Eine, wenngleich nicht sehr realistische, Möglichkeit ist es, dass es wenige Einzelpersonen in Eigenregie machen. Sie werden sich dann an allen Themen abarbeiten müssen. Eine Übernahme der entsprechenden Artikel aus der Wikipedia, unter Berücksichtigung der entsprechenden Lizenzvereinbarungen, in eine neue Plattform wäre eine Möglichkeit. Auch hier müsste dann anschließend erheblich nachgebessert werden.

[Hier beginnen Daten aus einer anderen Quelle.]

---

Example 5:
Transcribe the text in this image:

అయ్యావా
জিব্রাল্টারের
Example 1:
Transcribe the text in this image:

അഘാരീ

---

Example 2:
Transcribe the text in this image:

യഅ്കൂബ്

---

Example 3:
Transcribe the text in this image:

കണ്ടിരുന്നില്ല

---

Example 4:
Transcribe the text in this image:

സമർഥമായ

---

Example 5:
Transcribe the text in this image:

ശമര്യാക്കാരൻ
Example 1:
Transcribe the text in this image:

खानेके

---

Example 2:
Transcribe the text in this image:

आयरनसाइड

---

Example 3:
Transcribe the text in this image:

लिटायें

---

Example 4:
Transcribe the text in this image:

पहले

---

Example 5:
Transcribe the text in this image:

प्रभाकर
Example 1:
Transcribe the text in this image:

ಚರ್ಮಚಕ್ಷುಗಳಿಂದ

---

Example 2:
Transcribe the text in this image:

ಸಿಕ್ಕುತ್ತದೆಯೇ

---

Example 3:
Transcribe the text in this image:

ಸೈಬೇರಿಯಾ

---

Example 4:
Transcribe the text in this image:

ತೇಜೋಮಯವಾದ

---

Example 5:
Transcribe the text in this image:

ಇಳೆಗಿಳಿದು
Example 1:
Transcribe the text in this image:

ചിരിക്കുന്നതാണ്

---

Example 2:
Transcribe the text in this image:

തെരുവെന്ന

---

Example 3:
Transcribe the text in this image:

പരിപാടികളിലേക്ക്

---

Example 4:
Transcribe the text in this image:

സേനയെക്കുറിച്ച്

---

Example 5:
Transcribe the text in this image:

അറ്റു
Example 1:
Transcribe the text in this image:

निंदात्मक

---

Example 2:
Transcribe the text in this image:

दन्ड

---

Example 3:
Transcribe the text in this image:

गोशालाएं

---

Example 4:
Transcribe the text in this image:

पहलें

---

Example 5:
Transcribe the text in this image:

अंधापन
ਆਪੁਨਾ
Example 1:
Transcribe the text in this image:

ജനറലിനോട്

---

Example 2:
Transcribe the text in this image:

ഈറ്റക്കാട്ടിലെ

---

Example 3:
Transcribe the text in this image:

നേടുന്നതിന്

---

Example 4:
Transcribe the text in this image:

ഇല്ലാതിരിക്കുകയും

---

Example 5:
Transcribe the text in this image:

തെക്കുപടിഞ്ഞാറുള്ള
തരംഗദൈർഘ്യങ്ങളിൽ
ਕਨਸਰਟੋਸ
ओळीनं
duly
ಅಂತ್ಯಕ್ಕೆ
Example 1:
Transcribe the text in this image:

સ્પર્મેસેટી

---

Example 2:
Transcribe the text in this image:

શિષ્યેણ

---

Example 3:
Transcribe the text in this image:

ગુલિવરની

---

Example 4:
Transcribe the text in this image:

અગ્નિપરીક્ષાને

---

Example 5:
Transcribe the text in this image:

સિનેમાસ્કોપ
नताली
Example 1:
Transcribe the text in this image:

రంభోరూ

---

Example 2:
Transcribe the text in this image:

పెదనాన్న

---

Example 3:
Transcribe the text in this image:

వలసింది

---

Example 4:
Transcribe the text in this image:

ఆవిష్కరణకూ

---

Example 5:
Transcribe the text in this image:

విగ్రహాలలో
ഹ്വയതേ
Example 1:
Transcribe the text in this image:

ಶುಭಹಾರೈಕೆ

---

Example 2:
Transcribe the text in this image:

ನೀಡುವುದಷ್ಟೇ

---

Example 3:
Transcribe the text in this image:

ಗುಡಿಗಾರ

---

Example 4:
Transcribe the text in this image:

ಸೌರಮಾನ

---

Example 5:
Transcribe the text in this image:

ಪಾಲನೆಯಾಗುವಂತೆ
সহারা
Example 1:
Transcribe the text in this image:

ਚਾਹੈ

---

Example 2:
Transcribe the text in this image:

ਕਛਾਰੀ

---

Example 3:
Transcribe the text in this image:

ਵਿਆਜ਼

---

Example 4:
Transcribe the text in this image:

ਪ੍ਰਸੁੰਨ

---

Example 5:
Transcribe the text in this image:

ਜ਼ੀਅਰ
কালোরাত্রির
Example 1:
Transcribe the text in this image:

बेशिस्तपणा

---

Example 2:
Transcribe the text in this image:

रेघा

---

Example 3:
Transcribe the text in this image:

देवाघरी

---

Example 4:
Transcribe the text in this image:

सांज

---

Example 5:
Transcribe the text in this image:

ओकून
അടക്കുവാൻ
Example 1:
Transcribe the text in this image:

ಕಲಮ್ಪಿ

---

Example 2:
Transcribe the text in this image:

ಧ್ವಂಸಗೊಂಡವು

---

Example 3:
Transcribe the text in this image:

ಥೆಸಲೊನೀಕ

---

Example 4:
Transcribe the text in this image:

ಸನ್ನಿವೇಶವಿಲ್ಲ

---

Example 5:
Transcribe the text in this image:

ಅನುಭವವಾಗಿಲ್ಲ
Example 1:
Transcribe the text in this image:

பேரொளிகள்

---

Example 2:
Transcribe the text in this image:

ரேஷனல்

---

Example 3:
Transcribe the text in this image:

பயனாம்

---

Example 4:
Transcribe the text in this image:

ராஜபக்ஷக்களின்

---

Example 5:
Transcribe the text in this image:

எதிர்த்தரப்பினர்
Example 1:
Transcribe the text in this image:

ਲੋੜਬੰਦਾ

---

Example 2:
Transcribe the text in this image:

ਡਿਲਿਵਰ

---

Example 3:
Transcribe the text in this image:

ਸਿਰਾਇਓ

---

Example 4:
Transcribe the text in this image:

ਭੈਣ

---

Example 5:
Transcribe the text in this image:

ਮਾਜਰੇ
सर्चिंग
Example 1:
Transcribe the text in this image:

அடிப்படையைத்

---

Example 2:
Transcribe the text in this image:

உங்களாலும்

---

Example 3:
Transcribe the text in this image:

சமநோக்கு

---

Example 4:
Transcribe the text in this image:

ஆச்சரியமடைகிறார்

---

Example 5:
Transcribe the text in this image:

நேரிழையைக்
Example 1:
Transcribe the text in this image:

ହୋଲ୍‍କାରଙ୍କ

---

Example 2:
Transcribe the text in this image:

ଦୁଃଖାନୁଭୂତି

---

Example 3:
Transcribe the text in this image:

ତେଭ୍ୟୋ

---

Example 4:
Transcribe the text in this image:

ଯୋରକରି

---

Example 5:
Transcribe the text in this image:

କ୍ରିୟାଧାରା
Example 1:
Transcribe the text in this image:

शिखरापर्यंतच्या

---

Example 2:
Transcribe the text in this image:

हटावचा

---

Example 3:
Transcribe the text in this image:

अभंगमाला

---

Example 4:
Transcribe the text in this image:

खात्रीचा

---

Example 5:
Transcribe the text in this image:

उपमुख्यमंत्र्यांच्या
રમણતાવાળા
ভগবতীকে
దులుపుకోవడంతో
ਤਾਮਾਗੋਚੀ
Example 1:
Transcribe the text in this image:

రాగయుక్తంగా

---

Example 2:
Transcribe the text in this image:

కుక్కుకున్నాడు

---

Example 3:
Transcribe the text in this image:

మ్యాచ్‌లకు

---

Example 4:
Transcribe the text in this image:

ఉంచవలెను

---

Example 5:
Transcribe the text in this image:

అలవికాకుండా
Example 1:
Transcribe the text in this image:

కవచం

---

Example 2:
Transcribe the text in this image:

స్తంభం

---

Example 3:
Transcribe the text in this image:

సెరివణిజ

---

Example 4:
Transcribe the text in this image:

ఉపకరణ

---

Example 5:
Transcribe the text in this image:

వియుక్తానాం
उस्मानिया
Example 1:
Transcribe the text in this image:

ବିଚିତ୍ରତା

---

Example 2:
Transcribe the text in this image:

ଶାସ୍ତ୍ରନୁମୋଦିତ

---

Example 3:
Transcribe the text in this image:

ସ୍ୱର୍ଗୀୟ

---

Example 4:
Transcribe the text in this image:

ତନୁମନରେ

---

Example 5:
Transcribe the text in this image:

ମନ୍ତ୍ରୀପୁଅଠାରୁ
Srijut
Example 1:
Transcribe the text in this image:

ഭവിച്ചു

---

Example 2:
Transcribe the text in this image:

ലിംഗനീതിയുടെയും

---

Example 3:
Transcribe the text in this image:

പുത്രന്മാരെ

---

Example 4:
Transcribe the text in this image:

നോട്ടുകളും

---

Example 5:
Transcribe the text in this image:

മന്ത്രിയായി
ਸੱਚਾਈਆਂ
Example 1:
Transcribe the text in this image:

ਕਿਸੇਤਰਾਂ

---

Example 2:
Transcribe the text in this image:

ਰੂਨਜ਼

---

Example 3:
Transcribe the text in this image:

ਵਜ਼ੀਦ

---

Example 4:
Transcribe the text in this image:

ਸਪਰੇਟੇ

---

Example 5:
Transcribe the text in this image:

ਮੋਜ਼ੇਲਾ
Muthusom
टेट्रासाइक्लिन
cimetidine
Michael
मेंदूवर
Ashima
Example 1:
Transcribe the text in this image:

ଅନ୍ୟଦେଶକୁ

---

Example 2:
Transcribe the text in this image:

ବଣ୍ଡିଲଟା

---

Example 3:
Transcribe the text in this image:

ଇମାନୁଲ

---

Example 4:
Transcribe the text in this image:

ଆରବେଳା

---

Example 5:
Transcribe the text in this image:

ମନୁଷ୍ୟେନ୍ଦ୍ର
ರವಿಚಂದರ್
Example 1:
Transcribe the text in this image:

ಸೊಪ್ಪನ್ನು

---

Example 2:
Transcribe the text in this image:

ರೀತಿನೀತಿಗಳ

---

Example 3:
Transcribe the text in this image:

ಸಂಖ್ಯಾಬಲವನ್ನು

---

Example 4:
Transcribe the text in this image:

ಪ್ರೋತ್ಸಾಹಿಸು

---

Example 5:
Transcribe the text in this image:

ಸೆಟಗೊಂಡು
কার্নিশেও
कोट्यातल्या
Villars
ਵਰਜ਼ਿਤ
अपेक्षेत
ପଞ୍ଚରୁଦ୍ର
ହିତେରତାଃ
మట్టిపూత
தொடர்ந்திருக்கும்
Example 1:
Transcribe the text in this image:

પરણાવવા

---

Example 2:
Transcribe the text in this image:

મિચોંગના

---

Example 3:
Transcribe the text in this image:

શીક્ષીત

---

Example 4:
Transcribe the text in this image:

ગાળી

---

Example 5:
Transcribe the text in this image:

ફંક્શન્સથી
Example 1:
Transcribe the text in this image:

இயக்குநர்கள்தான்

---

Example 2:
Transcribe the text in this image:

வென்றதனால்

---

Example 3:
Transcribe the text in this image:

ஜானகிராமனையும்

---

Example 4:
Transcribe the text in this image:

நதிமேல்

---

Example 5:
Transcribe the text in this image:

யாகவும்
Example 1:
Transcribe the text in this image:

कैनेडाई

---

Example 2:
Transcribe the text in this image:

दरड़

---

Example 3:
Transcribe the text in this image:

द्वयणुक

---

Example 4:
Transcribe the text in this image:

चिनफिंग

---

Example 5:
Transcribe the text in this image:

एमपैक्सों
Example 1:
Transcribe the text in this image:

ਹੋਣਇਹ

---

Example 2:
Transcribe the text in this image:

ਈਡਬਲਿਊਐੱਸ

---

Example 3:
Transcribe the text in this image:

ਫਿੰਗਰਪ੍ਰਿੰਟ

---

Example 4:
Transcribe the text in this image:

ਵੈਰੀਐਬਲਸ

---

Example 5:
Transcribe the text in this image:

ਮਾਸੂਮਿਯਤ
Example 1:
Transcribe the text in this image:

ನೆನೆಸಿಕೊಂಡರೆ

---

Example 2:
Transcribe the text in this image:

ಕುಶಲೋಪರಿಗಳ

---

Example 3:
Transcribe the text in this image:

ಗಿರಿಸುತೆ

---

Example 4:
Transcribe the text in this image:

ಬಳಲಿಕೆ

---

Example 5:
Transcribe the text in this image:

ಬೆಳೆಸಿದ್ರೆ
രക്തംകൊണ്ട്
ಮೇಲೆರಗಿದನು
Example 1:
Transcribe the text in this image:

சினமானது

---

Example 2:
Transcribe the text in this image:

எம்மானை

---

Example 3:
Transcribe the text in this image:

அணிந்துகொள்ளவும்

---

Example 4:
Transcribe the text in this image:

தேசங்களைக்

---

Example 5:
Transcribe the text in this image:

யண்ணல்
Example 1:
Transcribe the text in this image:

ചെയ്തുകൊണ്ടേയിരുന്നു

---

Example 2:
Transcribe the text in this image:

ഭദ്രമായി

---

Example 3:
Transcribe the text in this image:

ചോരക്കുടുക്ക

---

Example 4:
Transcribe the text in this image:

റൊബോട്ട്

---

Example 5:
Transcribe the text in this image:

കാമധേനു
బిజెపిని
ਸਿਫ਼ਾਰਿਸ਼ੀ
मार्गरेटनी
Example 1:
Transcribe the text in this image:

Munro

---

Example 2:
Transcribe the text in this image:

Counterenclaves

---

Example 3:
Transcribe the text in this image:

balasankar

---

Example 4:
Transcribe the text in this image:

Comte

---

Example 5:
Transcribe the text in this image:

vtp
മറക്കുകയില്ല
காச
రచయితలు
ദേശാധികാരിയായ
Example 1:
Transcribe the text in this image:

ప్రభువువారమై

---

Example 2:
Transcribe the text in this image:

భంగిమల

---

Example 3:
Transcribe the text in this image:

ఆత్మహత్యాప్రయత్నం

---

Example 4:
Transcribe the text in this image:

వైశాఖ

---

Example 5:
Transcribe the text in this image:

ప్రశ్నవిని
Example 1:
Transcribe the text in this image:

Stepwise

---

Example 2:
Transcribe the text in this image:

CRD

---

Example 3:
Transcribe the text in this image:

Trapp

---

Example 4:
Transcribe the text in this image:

Eine andere Lösung? Nun, »jemand« (der Zentralrat?) könnte die Rechte am »Jüdischen Lexikon« (demjenigen von Georg Herlitz) erwerben, es digitalisieren, online stellen und allmählich aktualisieren lassen. Die Jüdische Allgemeine hält mittlerweile eine beachtliche Anzahl an »Wieso-Weshalb-Warum?«-Artikeln vor. Die wären die perfekte Ergänzung. »Jemand« könnte natürlich auch ein privater »Gönner« sein… vielleicht kennt ja jemand die Inhaber der Rechte an dem Werk… (?)